As a result of low staffing levels, a male staff member was able to sexually assault a fourteen-year old female resident after persuading the only other staff member on the shift to take a nap.
Sooner or later, incarcerated juveniles return to their communities much worse for their experience. Almost nothing is spent on community-based alternatives, like drug addiction and prevention programs, intensive supervision, or restitution,the smart alternative to the current juvenile justice system programs which would get to children’s lives sooner, rather than later. We know that in the medical profession, prevention and early intervention are less expensive and more effective than catastrophic care. The same reasoning should be applied to juveniles who commit petty property crimes and other less serious offenses.
Resources must be provided for after-school programs, intensive supervision and mentoring, drug prevention and treatment, and mental health counseling for confused or troubled youth. And parents must be given the tools they need to regain control over their confused adolescents.

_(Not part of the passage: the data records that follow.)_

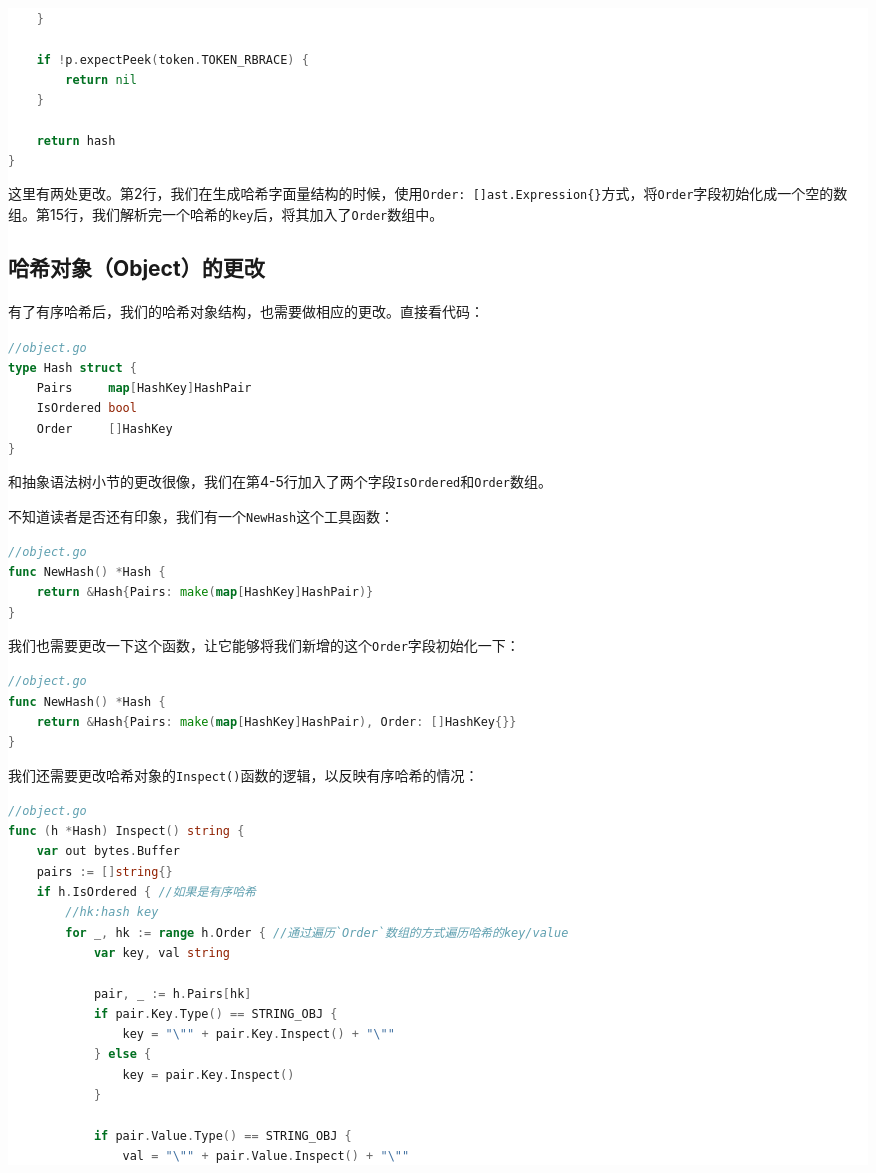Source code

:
 ```go
	}

	if !p.expectPeek(token.TOKEN_RBRACE) {
		return nil
	}

	return hash
}
```

这里有两处更改。第2行，我们在生成哈希字面量结构的时候，使用`Order: []ast.Expression{}`方式，将`Order`字段初始化成一个空的数组。第15行，我们解析完一个哈希的`key`后，将其加入了`Order`数组中。



## 哈希对象（Object）的更改

有了有序哈希后，我们的哈希对象结构，也需要做相应的更改。直接看代码：

```go
//object.go
type Hash struct {
	Pairs     map[HashKey]HashPair
	IsOrdered bool
	Order     []HashKey
}
```

和抽象语法树小节的更改很像，我们在第4-5行加入了两个字段`IsOrdered`和`Order`数组。

不知道读者是否还有印象，我们有一个`NewHash`这个工具函数：

```go
//object.go
func NewHash() *Hash {
	return &Hash{Pairs: make(map[HashKey]HashPair)}
}
```

我们也需要更改一下这个函数，让它能够将我们新增的这个`Order`字段初始化一下：

```go
//object.go
func NewHash() *Hash {
	return &Hash{Pairs: make(map[HashKey]HashPair), Order: []HashKey{}}
}
```

我们还需要更改哈希对象的`Inspect()`函数的逻辑，以反映有序哈希的情况：

```go
//object.go
func (h *Hash) Inspect() string {
	var out bytes.Buffer
	pairs := []string{}
	if h.IsOrdered { //如果是有序哈希
		//hk:hash key
		for _, hk := range h.Order { //通过遍历`Order`数组的方式遍历哈希的key/value
			var key, val string

			pair, _ := h.Pairs[hk]
			if pair.Key.Type() == STRING_OBJ {
				key = "\"" + pair.Key.Inspect() + "\""
			} else {
				key = pair.Key.Inspect()
			}

			if pair.Value.Type() == STRING_OBJ {
				val = "\"" + pair.Value.Inspect() + "\""
```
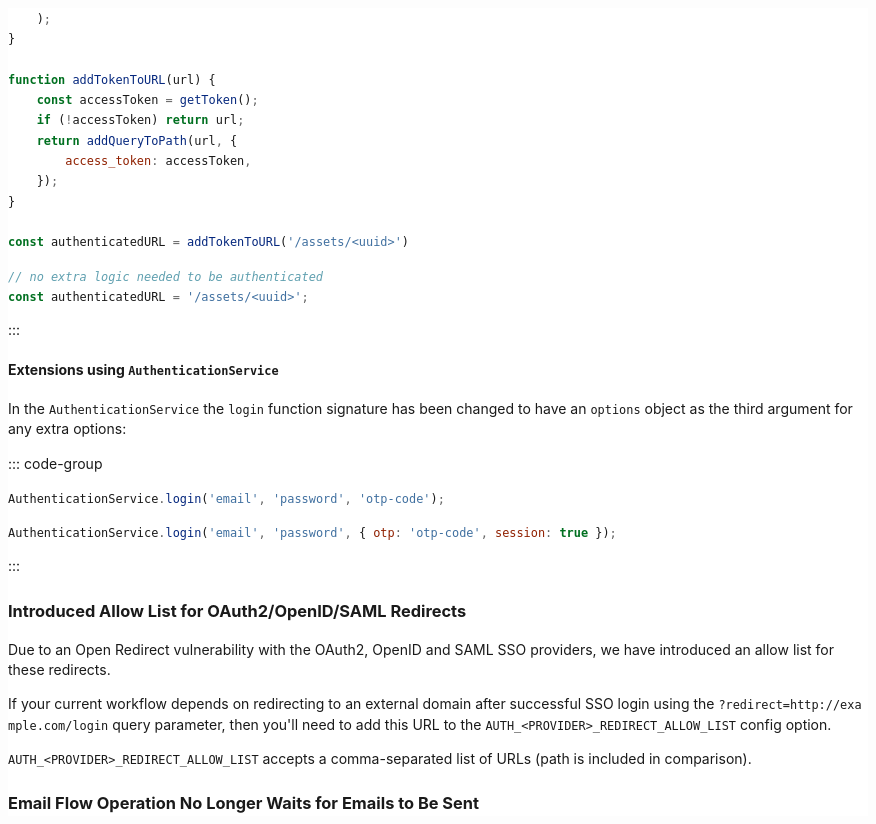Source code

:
 ```js [Before]
	);
}

function addTokenToURL(url) {
	const accessToken = getToken();
	if (!accessToken) return url;
	return addQueryToPath(url, {
		access_token: accessToken,
	});
}

const authenticatedURL = addTokenToURL('/assets/<uuid>')
```

```js [After]
// no extra logic needed to be authenticated
const authenticatedURL = '/assets/<uuid>';
```

:::

#### Extensions using `AuthenticationService`

In the `AuthenticationService` the `login` function signature has been changed to have an `options` object as the third
argument for any extra options:

::: code-group

```js [Before]
AuthenticationService.login('email', 'password', 'otp-code');
```

```js [After]
AuthenticationService.login('email', 'password', { otp: 'otp-code', session: true });
```

:::

### Introduced Allow List for OAuth2/OpenID/SAML Redirects

Due to an Open Redirect vulnerability with the OAuth2, OpenID and SAML SSO providers, we have introduced an allow list
for these redirects.

If your current workflow depends on redirecting to an external domain after successful SSO login using the
`?redirect=http://example.com/login` query parameter, then you'll need to add this URL to the
`AUTH_<PROVIDER>_REDIRECT_ALLOW_LIST` config option.

`AUTH_<PROVIDER>_REDIRECT_ALLOW_LIST` accepts a comma-separated list of URLs (path is included in comparison).

### Email Flow Operation No Longer Waits for Emails to Be Sent

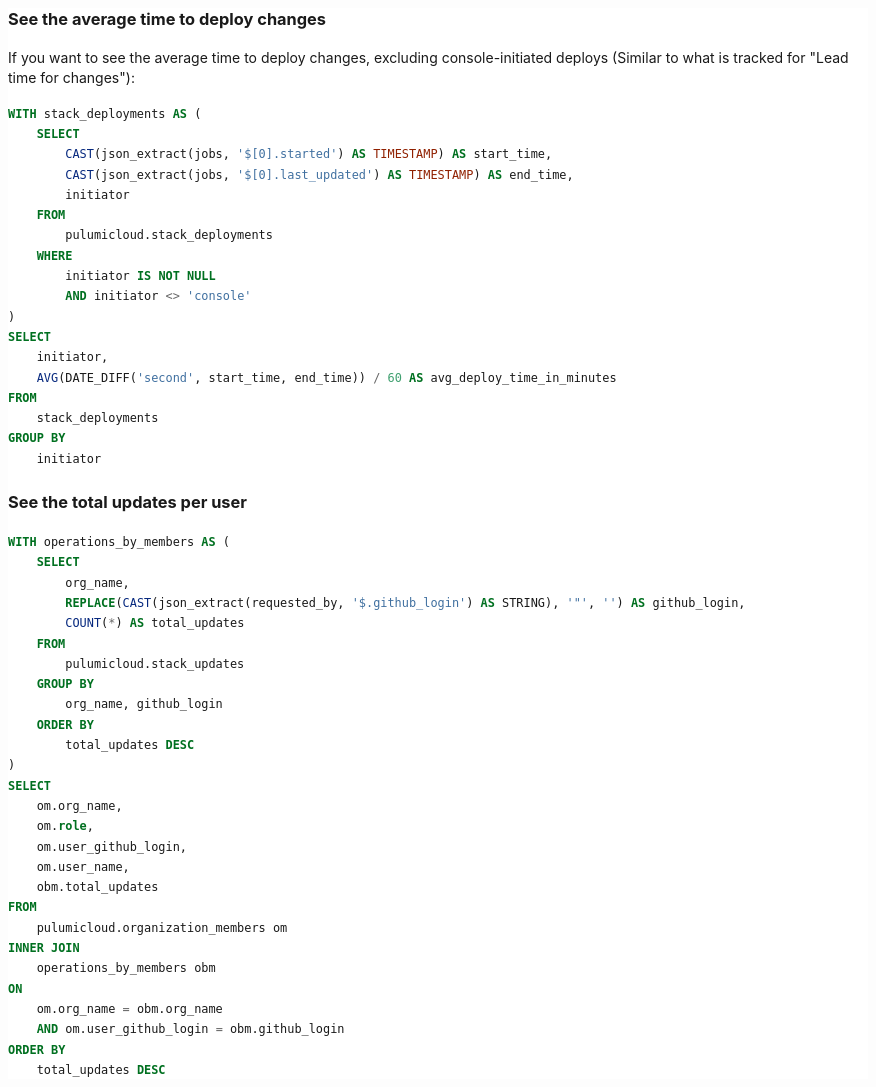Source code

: ### See the average time to deploy changes

If you want to see the average time to deploy changes, excluding console-initiated deploys (Similar to what is tracked for "Lead time for changes"):

```sql
WITH stack_deployments AS (
    SELECT
        CAST(json_extract(jobs, '$[0].started') AS TIMESTAMP) AS start_time,
        CAST(json_extract(jobs, '$[0].last_updated') AS TIMESTAMP) AS end_time,
        initiator
    FROM
        pulumicloud.stack_deployments
    WHERE
        initiator IS NOT NULL
        AND initiator <> 'console'
)
SELECT
    initiator,
    AVG(DATE_DIFF('second', start_time, end_time)) / 60 AS avg_deploy_time_in_minutes
FROM
    stack_deployments
GROUP BY
    initiator
```

### See the total updates per user

```sql
WITH operations_by_members AS (
    SELECT
        org_name,
        REPLACE(CAST(json_extract(requested_by, '$.github_login') AS STRING), '"', '') AS github_login,
        COUNT(*) AS total_updates
    FROM
        pulumicloud.stack_updates
    GROUP BY
        org_name, github_login
    ORDER BY
        total_updates DESC
)
SELECT
    om.org_name,
    om.role,
    om.user_github_login,
    om.user_name,
    obm.total_updates
FROM
    pulumicloud.organization_members om
INNER JOIN
    operations_by_members obm
ON
    om.org_name = obm.org_name
    AND om.user_github_login = obm.github_login
ORDER BY
    total_updates DESC
```
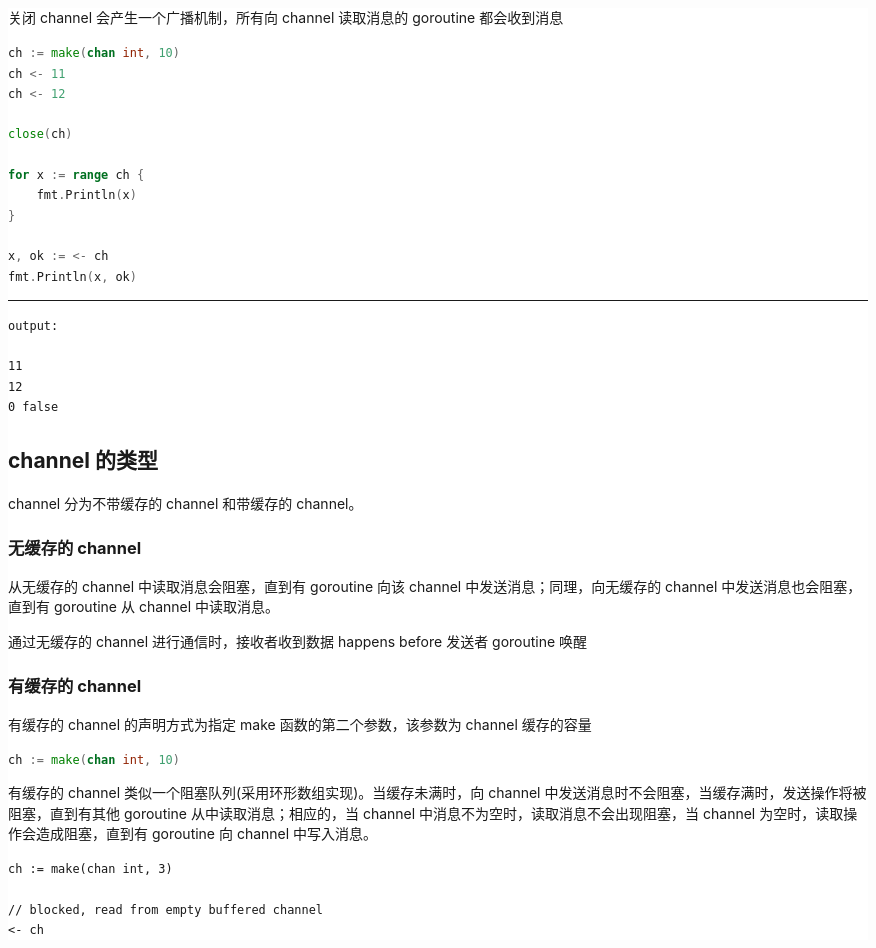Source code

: 关闭 channel 会产生一个广播机制，所有向 channel 读取消息的 goroutine 都会收到消息

```go
ch := make(chan int, 10)
ch <- 11
ch <- 12

close(ch)

for x := range ch {
    fmt.Println(x)
}

x, ok := <- ch
fmt.Println(x, ok)
```

-----
```
output:

11
12
0 false
```

## channel 的类型

channel 分为不带缓存的 channel 和带缓存的 channel。

### 无缓存的 channel

从无缓存的 channel 中读取消息会阻塞，直到有 goroutine 向该 channel 中发送消息；同理，向无缓存的 channel 中发送消息也会阻塞，直到有 goroutine 从 channel 中读取消息。

通过无缓存的 channel 进行通信时，接收者收到数据 happens before 发送者 goroutine 唤醒

### 有缓存的 channel

有缓存的 channel 的声明方式为指定 make 函数的第二个参数，该参数为 channel 缓存的容量

```go
ch := make(chan int, 10)
```


有缓存的 channel 类似一个阻塞队列(采用环形数组实现)。当缓存未满时，向 channel 中发送消息时不会阻塞，当缓存满时，发送操作将被阻塞，直到有其他 goroutine 从中读取消息；相应的，当 channel 中消息不为空时，读取消息不会出现阻塞，当 channel 为空时，读取操作会造成阻塞，直到有 goroutine 向 channel 中写入消息。

```
ch := make(chan int, 3)

// blocked, read from empty buffered channel
<- ch
```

In June 2000, the Georgia Alliance for Children, backed by forty organizations kicked off a campaign to educate citizens on the atrocities that are occurring in the system. The grassroots movement is demanding that Governor Roy Barnes and the Georgia State Legislature redirect the fifty million dollars used to operate youth “dungeons” and invest it in community-based intervention, prevention and aftercare programs that help solve problems before they become serious. These blatant disparities and statistics should draw Georgia lawmakers to their feet, demanding action. The neglect of juvenile justice that has led to facilities operating at 150 to 300 percent over capacity must stop.
Rick McDevitt is president of the Georgia Alliance for Children. For more information, please call the Georgia Alliance for Children at 404-688-7327 or email at: alliance@bellsouth.net
Sidebar: “And Justice for Some” Report
“And Justice for Some,” a report commissioned by the Building Blocks for Youth initiative and released in April 2000, revealed that youth of color experience more severe treatment than their white peers at every stage of the juvenile justice process. Following is an except from the summary of the report.
This report shows that youth of color are overrepresented at each point in the system and that this disadvantage accumulates as they move through the system,” says Michael Jones, co-author of the report and Senior Researcher at NCCD. “Minority youth are much more likely to be referred to juvenile court, be detained, face trial as adults and go to jail than white youth who commit comparable crimes. This makes kids of color much more likely to spend their formative years behind bars.”
Among the other key findings of the report: In every offense category–person, property, drug, public order–a substantially greater percentage of African-American youth were detained than white youth. Minority youth are overrepresented in the detained populations in nearly all states. African-American youth are more likely to be formally charged in juvenile court than white youth, even when referred for the same offense. Minority youth were much more likely to be waived from juvenile court to adult criminal court than white youth, even when charged with the same offenses. This was true in every offense category. When white youth and minority youth were charged with the same offenses, African-American youth with no prior admissions were six times more likely to be incarcerated in public facilities than white youth with the same background. Latino youth were three times more likely than white youth to be incarcerated.
Nationally, custody rates were five times greater for African-American youth than for white youth. Custody rates for Latino and Native American youth were two times the custody rate of white youth. In 1997, 7,400 new admissions to adult prisons involved youth under the age of eighteen. Three out of four of these youth were minorities.